Regex like telephone number on Hive without prefix (+01)

525 views Asked by At

We have a problem with a regular expression on hive. We need to exclude the numbers with +37 or 0037 at the beginning of the record (it could be a false result on the regex like) and without letters or space.

We're trying with this one: regexp_like(tel_number,'^\+37|^0037+[a-zA-ZÀÈÌÒÙ ]') but it doesn't work.

Edit: we want it to come out from the select as true (correct number) or false.

3

There are 3 answers

3
leftjoin On BEST ANSWER

To exclude numbers which start with +01 0r +001 or +0001 and having only digits without spaces or letters:

... WHERE tel_number NOT rlike '^\\+0{1,3}1\\d+$'

Special characters like + and character classes like \d in Hive should be escaped using double-slash: \\+ and \\d.

0
Manuel Batsching On

The general question is, if you want to describe a malformed telephone number in your regex and exclude everything that matches the pattern or if you want to describe a well-formed telephone number and include everything that matches the pattern.
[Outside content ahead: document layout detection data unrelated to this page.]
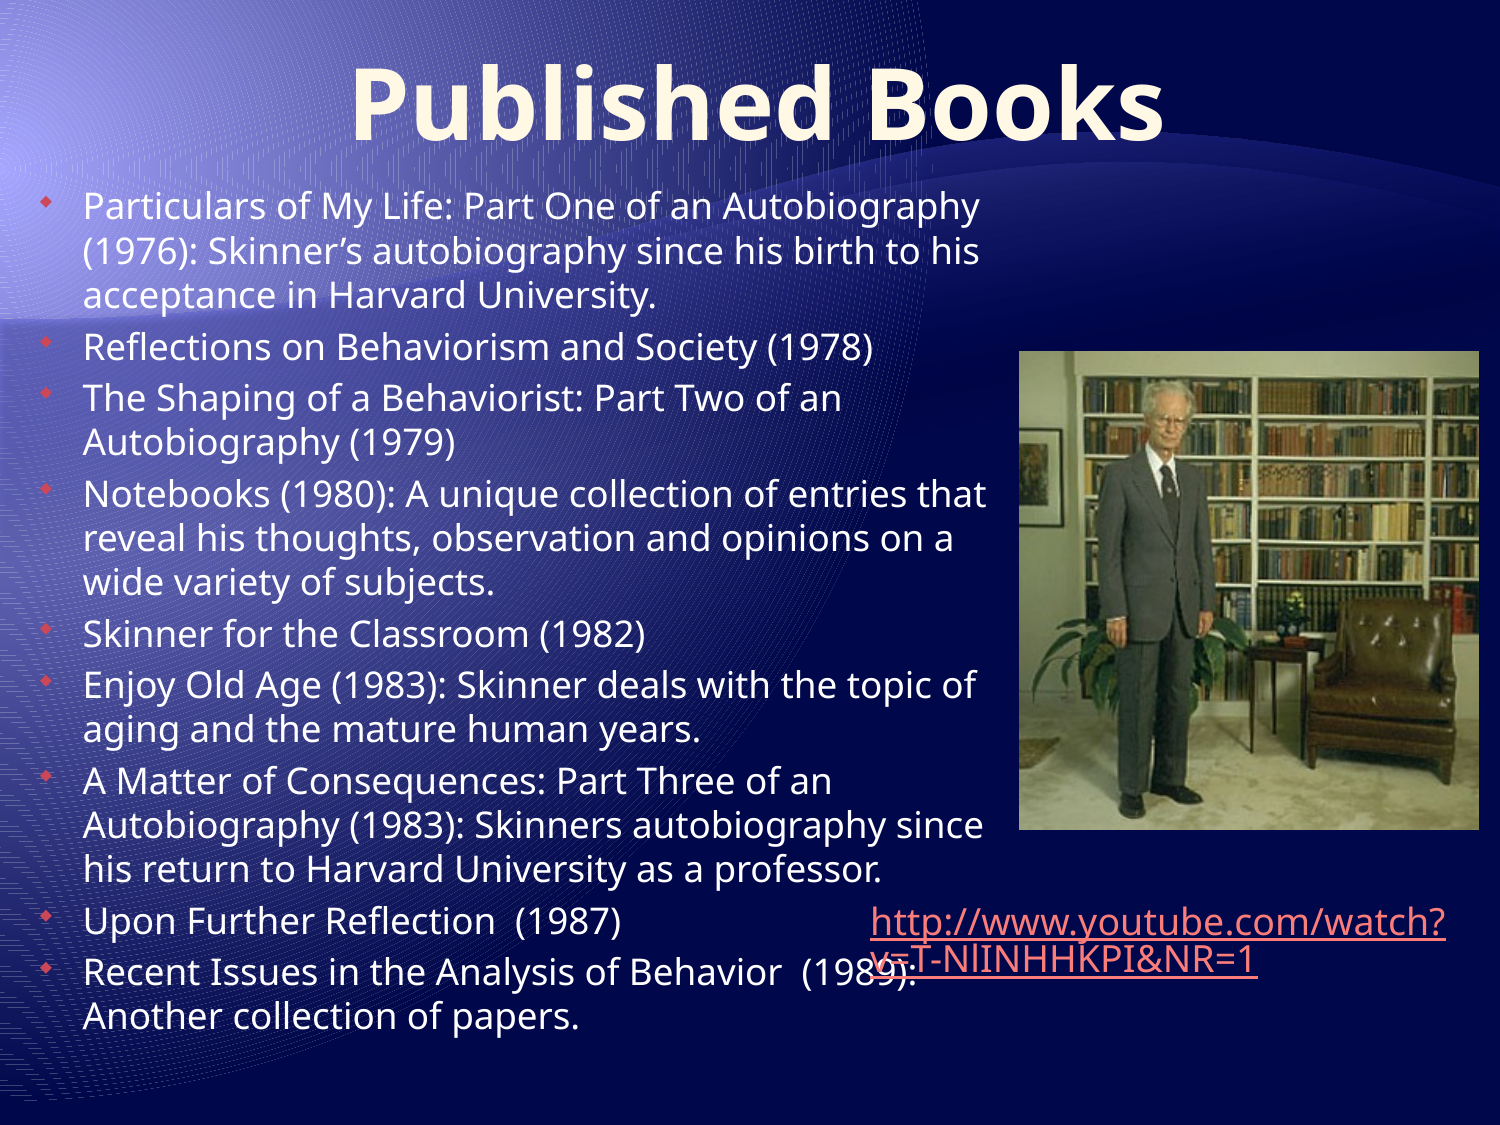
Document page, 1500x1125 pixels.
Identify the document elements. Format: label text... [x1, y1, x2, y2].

text_box http://www.youtube.com/watch?v=T-NlINHHKPI&NR=1 [855, 890, 1465, 957]
title Published Books [82, 35, 1432, 162]
list Particulars of My Life: Part One of an Autobiography (1976): Skinner’s autobiography since his birth to his acceptance in Harvard University. Reflections on Behaviorism and Society (1978) The Shaping of a Behaviorist: Part Two of an Autobiography (1979) Notebooks (1980): A unique collection of entries that reveal his thoughts, observation and opinions on a wide variety of subjects. Skinner for the Classroom (1982) Enjoy Old Age (1983): Skinner deals with the topic of aging and the mature human years. A Matter of Consequences: Part Three of an Autobiography (1983): Skinners autobiography since his return to Harvard University as a professor. Upon Further Reflection (1987) Recent Issues in the Analysis of Behavior (1989): Another collection of papers. [23, 175, 1008, 1125]
picture [1019, 351, 1480, 830]
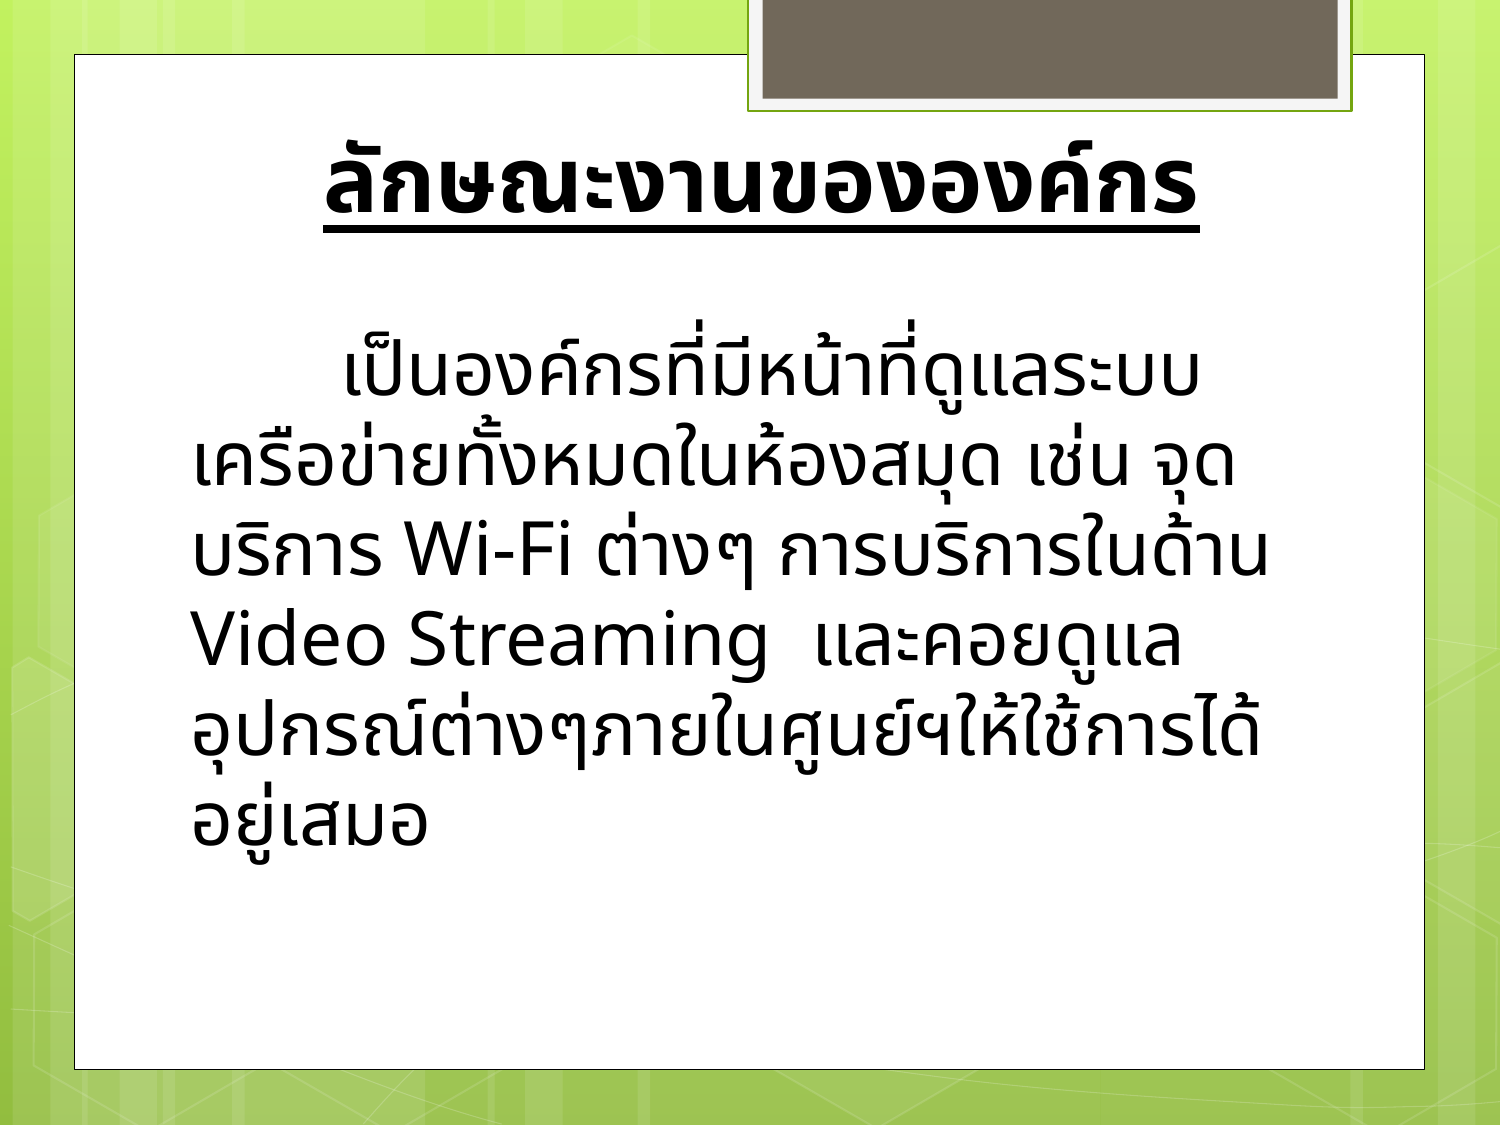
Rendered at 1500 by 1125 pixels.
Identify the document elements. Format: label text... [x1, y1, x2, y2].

text_box ลักษณะงานขององค์กร เป็นองค์กรที่มีหน้าที่ดูแลระบบเครือข่ายทั้งหมดในห้องสมุด เช่น จุดบริการ Wi-Fi ต่างๆ การบริการในด้าน Video Streaming และคอยดูแลอุปกรณ์ต่างๆภายในศูนย์ฯให้ใช้การได้อยู่เสมอ [175, 113, 1348, 959]
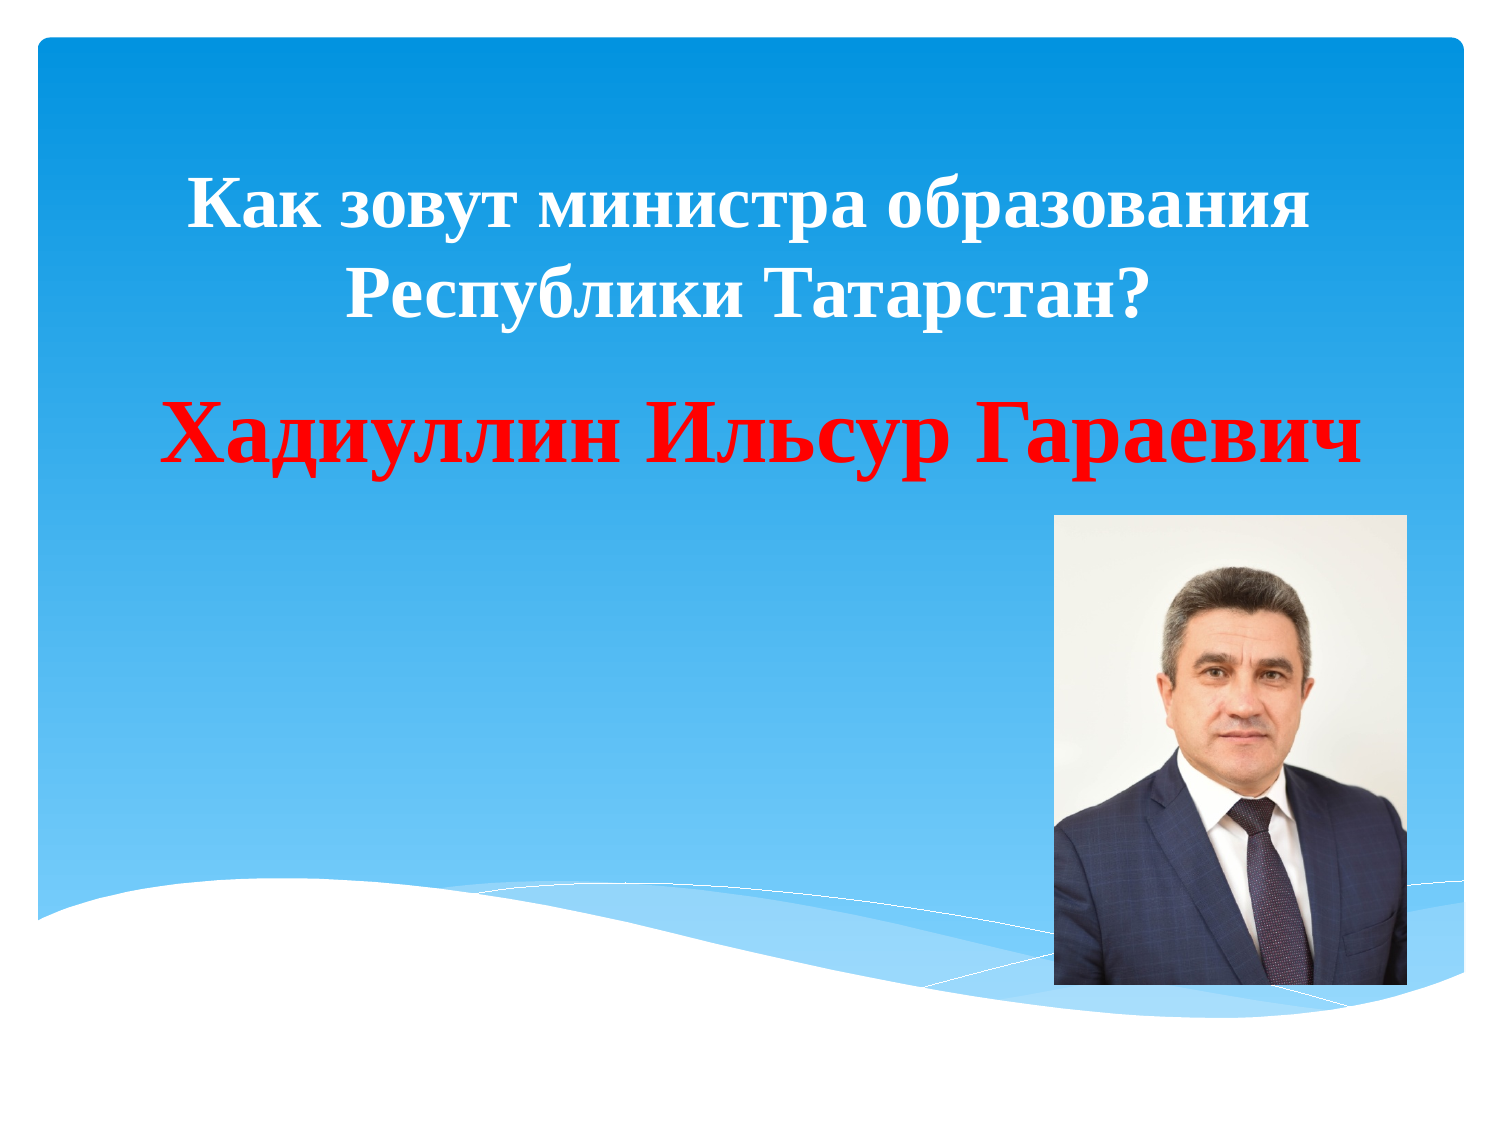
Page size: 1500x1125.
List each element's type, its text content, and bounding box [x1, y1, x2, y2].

title Как зовут министра образования Республики Татарстан? [112, 82, 1388, 340]
subtitle Хадиуллин Ильсур Гараевич [88, 363, 1436, 516]
picture [1054, 515, 1407, 986]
Which way to go, depends on your scenario. From what I understand of your requirements, adding "not starting with 0037 or +37" as a condition to a well-formed telephone number could be a good approach.

The pattern would be like this:

  1. Your number can start with either + or 00: ^(\+|00)

  2. It cannot be followed by a 37 which in regex can be expressed by the following set of alternatives:

    a. It is followed first by a 3 then by anything but 7: 3[0-689]

    b. It is followed first by anything but 3 then by any number: [0-24-9]\d

  3. After that there is a sequence of numbers of undefined length (at least one) until the end of the string: \d+$

Putting everything together:

^(\+|00)(3[0-689]|[0-24-9]\d)\d+$

You can play with this regex here and see if this fits your needs: https://regex101.com/r/KK5rjE/3

Note: as leftjoin has pointed out: To use this regex in hive you might need to additionally escape the backslashes \ in the pattern.

0
Wiktor Stribiżew On

You can use

regexp_like(tel_number,'^(?!\\+37|0037)\\+?\\d+$')

See the regex demo. Details:

  • ^ - start of string
  • (?!\+37|0037) - a negative lookahead that fails the match if there is +37 or 0037 immediately to the right of the current location
  • \+? - an optional + sign
  • \d+ - one or more digits
  • $ - end of string.